7 avril 2012

"Je comprends votre souffrance"

Les petits gestes, les clins d'oeil, les sourires en coin, les mots doux discrètement lâchés, du pied sous la table… tout cela ne suffit plus. Nicolas Sarkozy se décide enfin de déclarer sa flamme aux électeurs du Front National :

«Aux électeurs du Front national, je dis que je comprends votre souffrance mais le vote FN ne résoudra aucun des problèmes» pour lesquels «vous voulez une solution», a affirmé le président-candidat, ajoutant que «chaque vote FN profitera à la gauche».

C'est vrai que Claude Guéant est parfois un peu trop subtile pour des électeurs habitués au style beaucoup plus direct de la famille Le Pen. Alors le courageux Très Grand Homme (TGH) doit mettre les points sur les "i".

"J-16. Sarkozy appelle les électeurs du FN à voter utile. Jusqu'ici,/ /tout va bien", touittait Brave Patrie. C'est très drôle, et très pertinent, car s'il y a un électorat qui ne vote pas "utile", c'est bien celui du Front National.

Quelle souffrance est-ce qu'il comprend, notre Chef d'État ? Il fait comme si l'on votait Front National parce qu'on s'inquiétait tout particulièrement des effets néfastes des populations juives et Arabes sur la Nation Française, un peu comme d'autres électeurs s'inquiètent pour l'école, leurs retraites ou les déficits.

Pourtant, depuis le temps que Sarkozy, Besson, Hortefeux et Guéant agitent des chiffons rouges de toutes les couleurs (sans beaucoup de succès, j'ajoute), ils auraient dû comprendre que la xénophobie n'est pas un sujet politique rationel. On parle d'"immigrés", par exemple, quand on veut dire "citoyens français issus de l'immigration maghrebine des années cinquante et soixante", et on expluse les uns parce qu'on ne peut pas supporter de voir les autres.

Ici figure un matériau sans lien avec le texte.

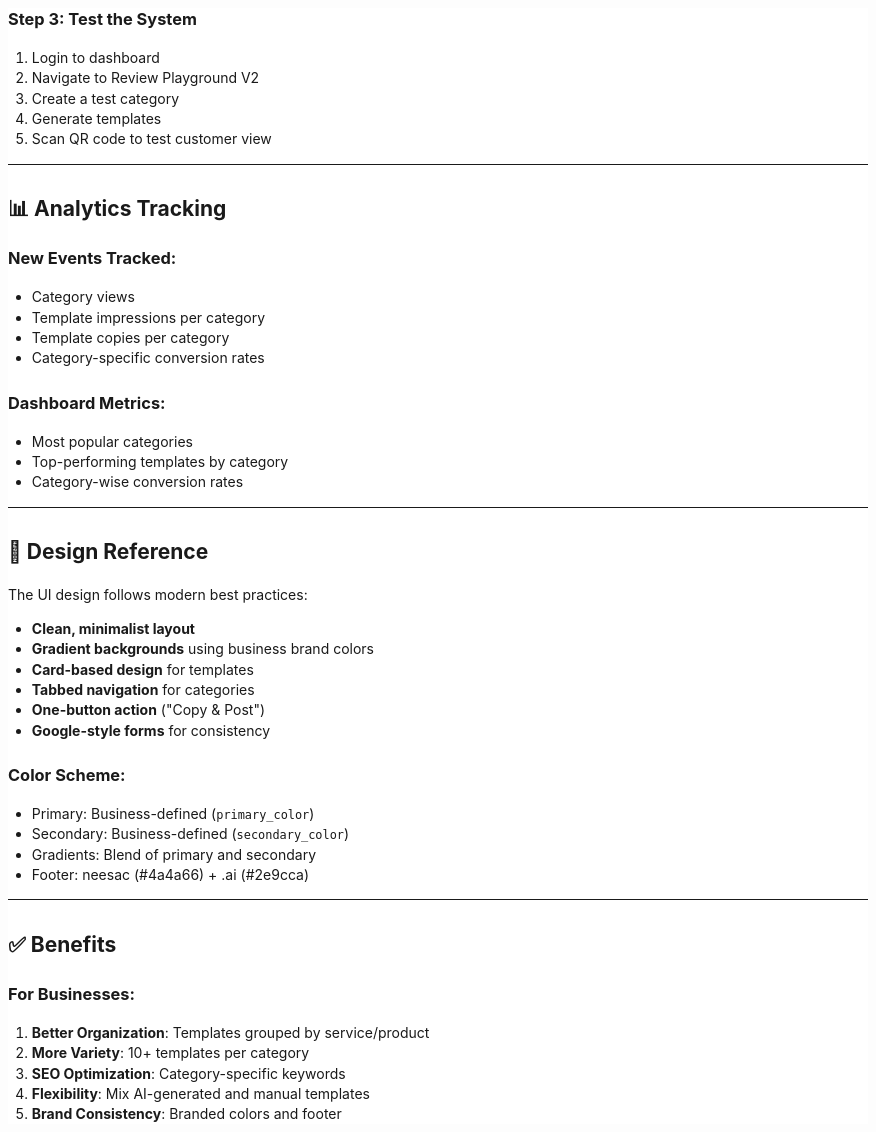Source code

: ### Step 3: Test the System
1. Login to dashboard
2. Navigate to Review Playground V2
3. Create a test category
4. Generate templates
5. Scan QR code to test customer view

---

## 📊 Analytics Tracking

### New Events Tracked:
- Category views
- Template impressions per category
- Template copies per category
- Category-specific conversion rates

### Dashboard Metrics:
- Most popular categories
- Top-performing templates by category
- Category-wise conversion rates

---

## 🎨 Design Reference

The UI design follows modern best practices:
- **Clean, minimalist layout**
- **Gradient backgrounds** using business brand colors
- **Card-based design** for templates
- **Tabbed navigation** for categories
- **One-button action** ("Copy & Post")
- **Google-style forms** for consistency

### Color Scheme:
- Primary: Business-defined (`primary_color`)
- Secondary: Business-defined (`secondary_color`)
- Gradients: Blend of primary and secondary
- Footer: neesac (#4a4a66) + .ai (#2e9cca)

---

## ✅ Benefits

### For Businesses:
1. **Better Organization**: Templates grouped by service/product
2. **More Variety**: 10+ templates per category
3. **SEO Optimization**: Category-specific keywords
4. **Flexibility**: Mix AI-generated and manual templates
5. **Brand Consistency**: Branded colors and footer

La xénophobie ressemble plus à une maladie mentale qu'à une cause, ou à un "problème" auquel un Président pourrait chercher une "solution".

Sarkozy a réussi à "siphonner" l'extrême droite en 2007 parce qu'il promettait de tout faire péter s'il était élu : "tout devient possible". En promenant Hortefeux devant les électeurs FN, Sarkozy a réussi à leur suggérer sans vraiment le dire que, élu, la grande ratonnade pourrait enfin avoir lieu.

Maintenant que Sarkozy a cinq ans de bilan derrière lui, que les xénophobes souffrent tout autant de leur xénophobie, qu'il n'est plus possible de promettre de tout faire péter ("pourquoi ne l'a-t-il pas déjà fait ?"), il ne peut plus générer cette charge émotionnelle qui fait rêver les oppressés de leur race. C'était prévisible, d'ailleurs. Et maintenant, pitoyablement, il doit prononcer les mots : "venez avec moi, on trouvera des 'solutions'". Mais le malade ne veut pas d'une "solution", sinon il ne serait pas malade. Il veut tout faire péter, comme toujours.

Sarkozy s'abaisse, et nous rabaisse en même temps (il est encore Président de la R.). Ce serait comique, surtout l'appel simultané aux centristes, qui normalement n'ont pas la même idée que lui sur les "problèmes" et leurs "solutions", si ce n'était pas si grave. Nous nous rapprochons du "moment Millon", quand on décide qu'il vaut mieux pactiser que perdre sa place. Ce qui rassure, c'est que pour en être là, c'est que les choses ne vont pas très bien.